_TAREAS PENDIENTES:_
a - Responde estas preguntas sobre el texto de los bastones de mando:
(i) ¿Con qué material se fabricaban estos bastones?
(ii) ¿Cuántos agujeros podían tener?
(iii) ¿Qué periodos abarca su datación?
b - Escribe sin cambios el fragmento del texto de los bastones de mando que empieza con las palabras "a pesar de que" y termina con "las comunidades paleolíticas.".

_TEXTO PARA REVISAR:_
———

Empezando por el principio, la prehistoria nos ha dejado una serie
de bastones, decorados o no, llamados "bastones de mando"
a pesar de que no esté demostrada su función original
(para algunos intérpretes son simples broches para atar
las pieles al cuerpo, trofeos de caza o instrumentos de hechicería,
mientras que para otros su simbología evidencia autoridad).
Sí se constata claramente, por contra, que eran elementos
de gran importancia dentro de las comunidades paleolíticas.
Se trata de una especie de puños de bastón fabricados
con hueso de cuernos de reno o venado, con entre uno y cuatro
agujeros, y grabados que representan escenas semejantes a las
rupestres. Su datación abarca los periodos solutrense y
magdaleniense.

———

_DATOS SIN PROCESAR:_

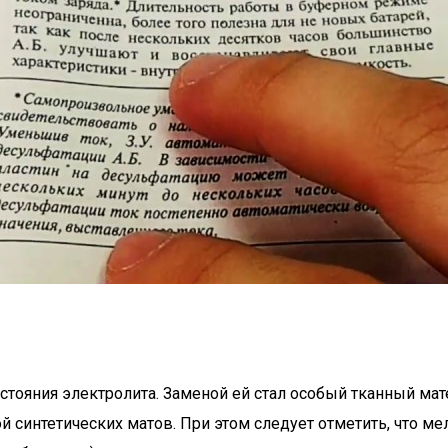
стояния электролита. Заменой ей стал особый тканный мат
й синтетических матов. При этом следует отметить, что м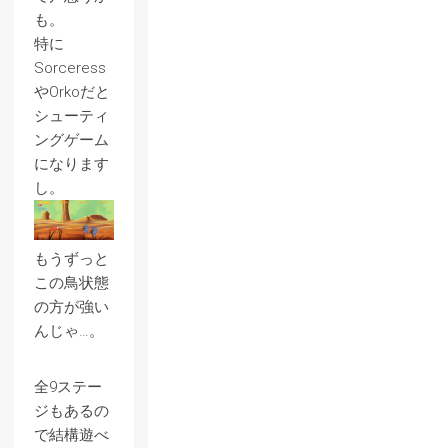
も。
特に
Sorceress
やOrkoだと
シューティ
ングゲーム
になります
し。
もうずっと
この鳥状態
の方が強い
んじゃ…。
全9ステー
ジもあるの
で結構遊べ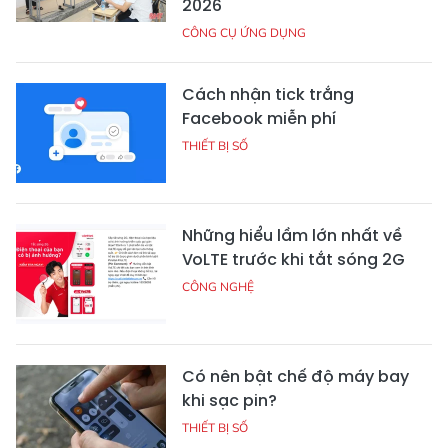
2026
CÔNG CỤ ỨNG DỤNG
Cách nhận tick trắng
Facebook miễn phí
THIẾT BỊ SỐ
Những hiểu lầm lớn nhất về
VoLTE trước khi tắt sóng 2G
CÔNG NGHỆ
Có nên bật chế độ máy bay
khi sạc pin?
THIẾT BỊ SỐ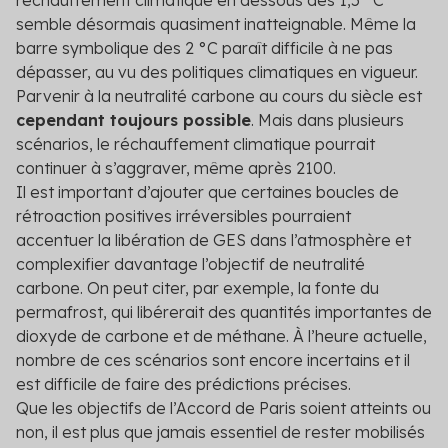
réchauffement climatique en dessous des 1,5 °C
semble désormais quasiment inatteignable. Même la
barre symbolique des 2 °C paraît difficile à ne pas
dépasser, au vu des politiques climatiques en vigueur.
Parvenir à la neutralité carbone au cours du siècle est
cependant toujours possible
. Mais dans plusieurs
scénarios, le réchauffement climatique pourrait
continuer à s’aggraver, même après 2100.
Il est important d’ajouter que certaines boucles de
rétroaction positives irréversibles pourraient
accentuer la libération de GES dans l’atmosphère et
complexifier davantage l’objectif de neutralité
carbone. On peut citer, par exemple, la fonte du
permafrost, qui libérerait des quantités importantes de
dioxyde de carbone et de méthane. À l’heure actuelle,
nombre de ces scénarios sont encore incertains et il
est difficile de faire des prédictions précises.
Que les objectifs de l’Accord de Paris soient atteints ou
non, il est plus que jamais essentiel de rester mobilisés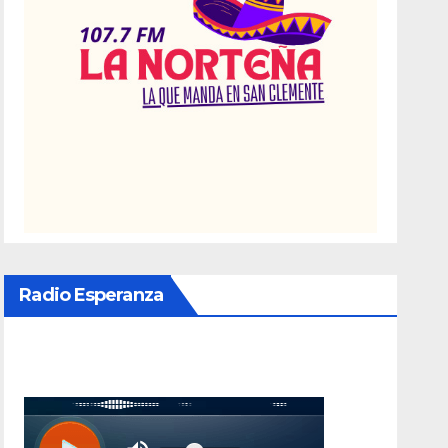
Radio Esperanza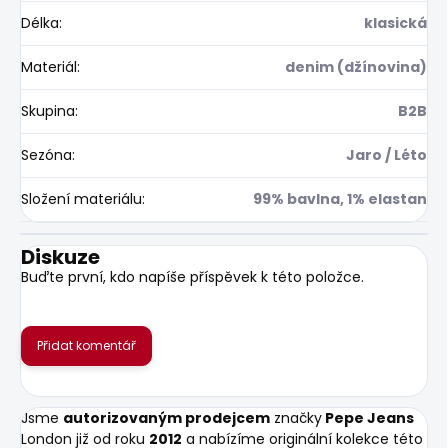
Délka
:
klasická
Materiál
:
denim (džínovina)
Skupina
:
B2B
Sezóna
:
Jaro / Léto
Složení materiálu
:
99% bavlna, 1% elastan
Diskuze
Buďte první, kdo napíše příspěvek k této položce.
Přidat komentář
Jsme
autorizovaným prodejcem
značky
Pepe Jeans
London již od roku
2012
a nabízíme originální kolekce této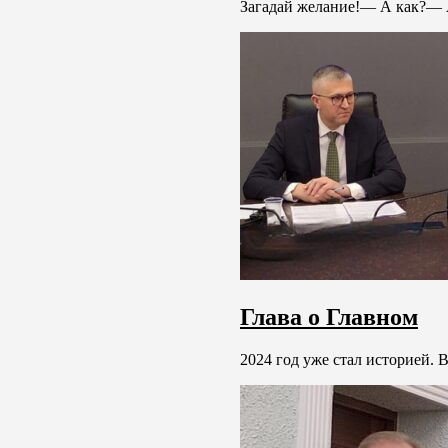
Загадай желание!— А как?— А
Глава о Главном
2024 год уже стал историей. В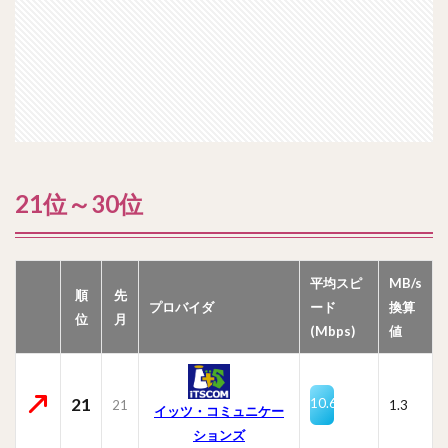
21位～30位
平均スピ
MB/s
順
先
プロバイダ
ード
換算
位
月
(Mbps)
値
21
10.6
21
1.3
イッツ・コミュニケー
ションズ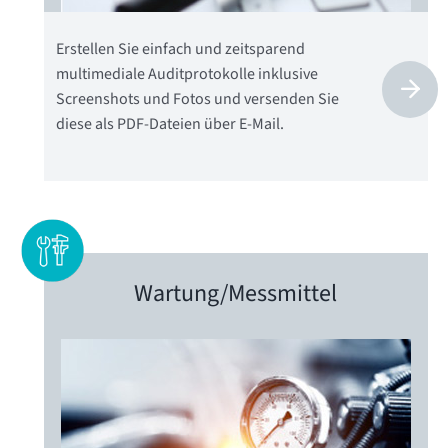
Erstellen Sie einfach und zeitsparend
multimediale Auditprotokolle inklusive
Screenshots und Fotos und versenden Sie
diese als PDF-Dateien über E-Mail.
Wartung/
Messmittel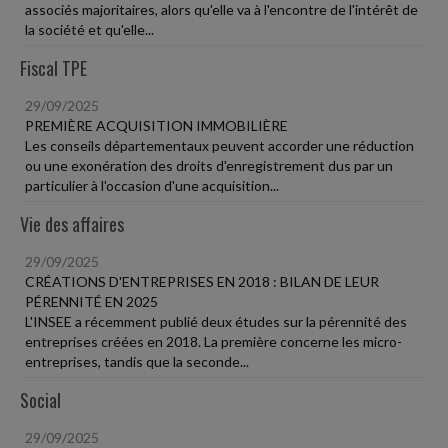
associés majoritaires, alors qu'elle va à l'encontre de l'intérêt de
la société et qu'elle...
Fiscal TPE
29/09/2025
PREMIÈRE ACQUISITION IMMOBILIÈRE
Les conseils départementaux peuvent accorder une réduction
ou une exonération des droits d'enregistrement dus par un
particulier à l'occasion d'une acquisition...
Vie des affaires
29/09/2025
CRÉATIONS D'ENTREPRISES EN 2018 : BILAN DE LEUR
PÉRENNITÉ EN 2025
L'INSEE a récemment publié deux études sur la pérennité des
entreprises créées en 2018. La première concerne les micro-
entreprises, tandis que la seconde...
Social
29/09/2025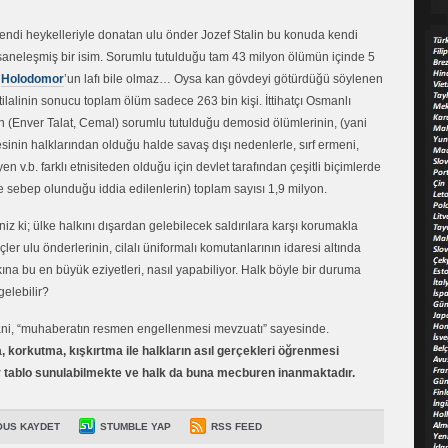
kendi heykelleriyle donatan ulu önder Jozef Stalin bu konuda kendi
saneleşmiş bir isim. Sorumlu tutulduğu tam 43 milyon ölümün içinde 5
k
Holodomor
’un lafı bile olmaz… Oysa kan gövdeyi götürdüğü söylenen
tilalinin sonucu toplam ölüm sadece 263 bin kişi. İttihatçı Osmanlı
n (Enver Talat, Cemal) sorumlu tutulduğu demosid ölümlerinin, (yani
sinin halklarından olduğu halde savaş dışı nedenlerle, sırf ermeni,
en v.b. farklı etnisiteden olduğu için devlet tarafından çeşitli biçimlerde
e sebep olunduğu iddia edilenlerin) toplam sayısı 1,9 milyon.
iz ki; ülke halkını dışardan gelebilecek saldırılara karşı korumakla
çler ulu önderlerinin, cilalı üniformalı komutanlarının idaresi altında
ına bu en büyük eziyetleri, nasıl yapabiliyor. Halk böyle bir duruma
gelebilir?
ni, “muhaberatın resmen engellenmesi mevzuatı” sayesinde.
 korkutma, kışkırtma ile halkların asıl gerçekleri öğrenmesi
r tablo sunulabilmekte ve halk da buna mecburen inanmaktadır.
OUS KAYDET
STUMBLE YAP
RSS FEED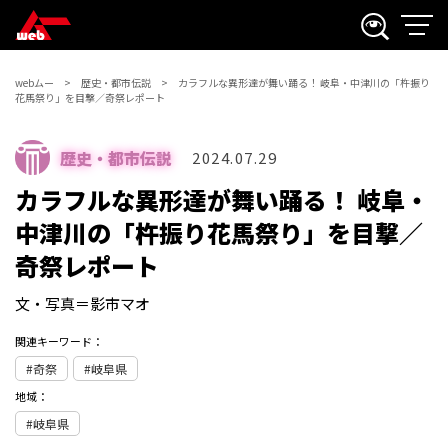
webムー
歴史・都市伝説
カラフルな異形達が舞い踊る！ 岐阜・中津川の「杵振り
花馬祭り」を目撃／奇祭レポート
歴史・都市伝説
2024.07.29
カラフルな異形達が舞い踊る！ 岐阜・
中津川の「杵振り花馬祭り」を目撃／
奇祭レポート
文・写真＝影市マオ
関連キーワード：
奇祭
岐阜県
地域：
岐阜県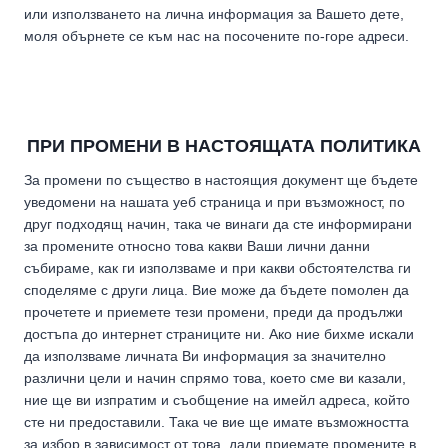
или използването на лична информация за Вашето дете,
моля обърнете се към нас на посочените по-горе адреси.
ПРИ ПРОМЕНИ В НАСТОЯЩАТА ПОЛИТИКА
За промени по същество в настоящия документ ще бъдете
уведомени на нашата уеб страница и при възможност, по
друг подходящ начин, така че винаги да сте информирани
за промените относно това какви Ваши лични данни
събираме, как ги използваме и при какви обстоятелства ги
споделяме с други лица. Вие може да бъдете помолен да
прочетете и приемете тези промени, преди да продължи
достъпа до интернет страниците ни. Ако ние бихме искали
да използваме личната Ви информация за значително
различни цели и начин спрямо това, което сме ви казали,
ние ще ви изпратим и съобщение на имейл адреса, който
сте ни предоставили. Така че вие ще имате възможността
за избор в зависимост от това, дали приемате промените в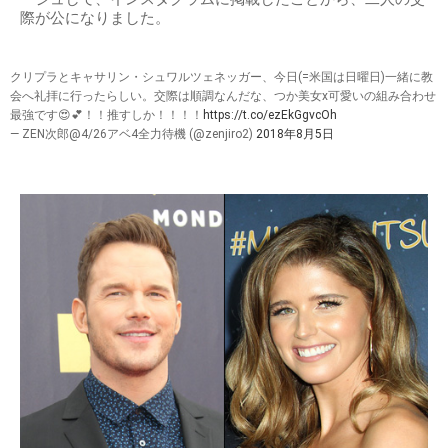
際が公になりました。
クリプラとキャサリン・シュワルツェネッガー、今日(=米国は日曜日)一緒に教
会へ礼拝に行ったらしい。交際は順調なんだな、つか美女x可愛いの組み合わせ
最強です😍💕！！推すしか！！！！
https://t.co/ezEkGgvcOh
— ZEN次郎@4/26アベ4全力待機 (@zenjiro2)
2018年8月5日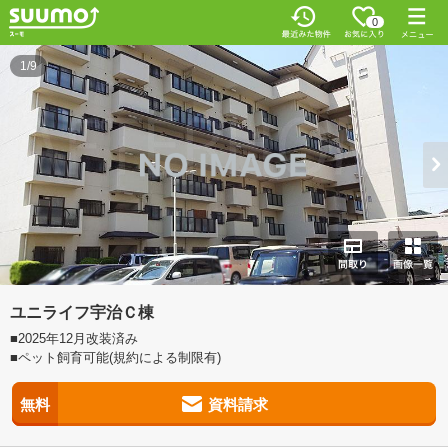
0
1/9
ユニライフ宇治Ｃ棟
■2025年12月改装済み
■ペット飼育可能(規約による制限有)
無料
資料請求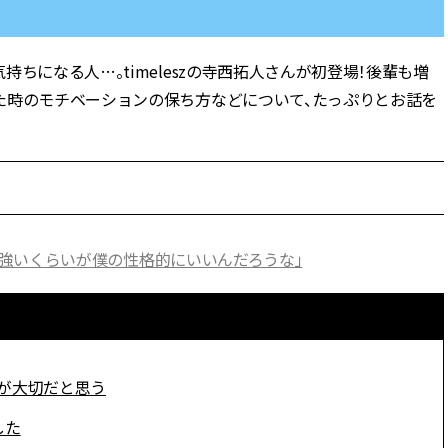
ラッシィ]
目 | CLASSY.[クラ
ちになる人…。timeleszの寺西拓人さんが初登場！後輩も増
Aug, 5, 2026
Dec,
BEAUTY
WEDDING
忙しい毎日に「うるおいター
【結婚式のお呼ば
た時のモチベーションの保ち方などについて、たっぷりとお話を
ボ」を。新【SOFINA BASIC＋】
事情】アンテプリマ、
のお手入れでうるおってなめら
「小さくても収納
かな肌を目指す | CLASSY.[クラッ
件！ | CLASSY.[
シィ]
Jul, 13, 2026
May,
BEAUTY
WEDDING
朝の“寝ぐせ直し”はもういらな
【カルティエ、ブ
い！夜に仕込む「ヘアケア家
ーメ】おしゃれな
の方が強いくらいが僕の性格的にいいんだろうな」
電」3選 | CLASSY.[クラッシィ]
約指輪＆結婚指輪を
CLASSY.[クラッシ
Aug, 4, 2026
Mar,
BEAUTY
WEDDING
【猛暑ダメージ】はまずリセッ
【ティファニー】
が大切だと思う
ト！30代の夏枯れ肌を救う「先
び目”モチーフの
回りエイジングケア」美容液3選
本命 | CLASSY.[
した
| CLASSY.[クラッシィ]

———

_RESPUESTAS EN ORDEN:_
a -
(i) Con hueso de cuernos de reno o venado.
(ii) Entre uno y cuatro.
(iii) Los periodos solutrense y magdaleniense.

b -
a pesar de que no esté demostrada su función original
(para algunos intérpretes son simples broches para atar
las pieles al cuerpo, trofeos de caza o instrumentos de hechicería,
mientras que para otros su simbología evidencia autoridad).
Sí se constata claramente, por contra, que eran elementos
de gran importancia dentro de las comunidades paleolíticas.